------ SELECTED EXTRACT ------

The Siku Quanshu, variously translated as the Complete Library in Four Sections, Imperial Collection of Four, Emperor's Four Treasuries, Complete Library in Four Branches of Literature or Complete Library of the Four Treasuries, was the largest collection of books in Chinese history with 36,381 volumes (册,Cè), 79,337 volumes (卷,Juǎn), 2.3 million pages and about 997 million words. The complete encyclopedia contains an annotated catalogue of 10,680 titles along with a compendiums of 3,593 titles. The Siku Quanshu ended up even longer than  the Ming dynasty's Yongle Encyclopedia of 1403, which had been China's largest encyclopedia until then. A complete copy of the Siku Quanshu are held with each of the following: the National Library of China in Beijing, the National Palace Museum in Taipei, the Gansu Library in Lanzhou, and the Zhejiang Library in Hangzhou.

History

Creation 
The Qianlong Emperor of the Qing dynasty ordered the creation of the Siku Quanshu in 1772. Local and provincial officers were put in charge of locating and collecting important books, and the emperor encouraged owners of rare or valuable books to send them to the capital. At first, few did, because of concerns about the Literary Inquisition, but towards the end of 1772 the emperor issued a decree stating that books would be returned to their owners once the compilation was finished and that the owners would not be punished if their books contained anti-Manchu sentiments. Less than three months after the issue of this decree, four to five thousand books were handed in.

By March 1773, an editorial board composed of hundreds of editors, collators, and copyists had been created in Beijing to gather and review books brought to them. This board included more than 361 scholars, with Ji Yun and Lu Xixiong (陸錫熊) as chief editors. Around 3,826 scribes copied every word by hand. They were not paid in cash, but each was given a government position after he had transcribed a set number of sections of the encyclopedia. It took more than ten years to complete the encyclopedia and all seven copies were distributed.

By 1782, the Siku Quanshu Zongmu Tiyao, a guide to the Siku Quanshu, had also been completed. It contains bibliographical information about the 3,593 titles in the Siku Quanshu and about 6,793 other books that were not included in it. The Siku Quanshu Zongmu Tiyao, which was published in 1793, became the largest Chinese book catalog of the time.

Compilation 

The initial compilation of the Siku Quanshu started with the Siku Quanshu Zongmu Tiyao and was completed in 1773. The first workable drafts were completed in 1781. These included bibliographical information on all the works included in the Siku Quanshu in full as well as a large number of works that are mentioned only by title.

As its title indicates, the Siku Quanshu contains four sections: Confucian Classics, which contains important works of Confucius; Belles-Lettres, which contains literary works ranging from personal letters to poems and writings meant for the masses; Historiography; and Masters. The contents of these latter two sections range from works on science and technology to writings on military affairs.

In the course of editing, a large number of corrections were made to local records. Personal documents, often describing the actions of noteworthy local people, were often included in the Siku Quanshu Zongmu Tiyao if their contents could be verified through central government records. In the Siku Quanshu itself, documents that could not be verified were often included by title only. Even officially sponsored writings, such as local gazetteers, were not safe from the scrutiny of the compilers.

------ RECORD EXCERPTS ------

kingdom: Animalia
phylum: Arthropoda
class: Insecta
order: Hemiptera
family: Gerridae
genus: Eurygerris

------

### ACTIVITIES
a) In the text on the Siku Quanshu, who served as chief editors of the editorial board?
b) Condense the paragraph of the text on the Siku Quanshu that begins "By March 1773" into a short bulleted list that keeps its main facts.

### REPLIES
a) Ji Yun and Lu Xixiong.

b)
- By March 1773, an editorial board of hundreds of editors, collators, and copyists had been set up in Beijing to gather and review books.
- The board included more than 361 scholars, with Ji Yun and Lu Xixiong as chief editors.
- Around 3,826 scribes copied every word by hand.
- The scribes were not paid in cash. Each received a government position after transcribing a set number of sections.
- Finishing the encyclopedia and distributing all seven copies took more than ten years.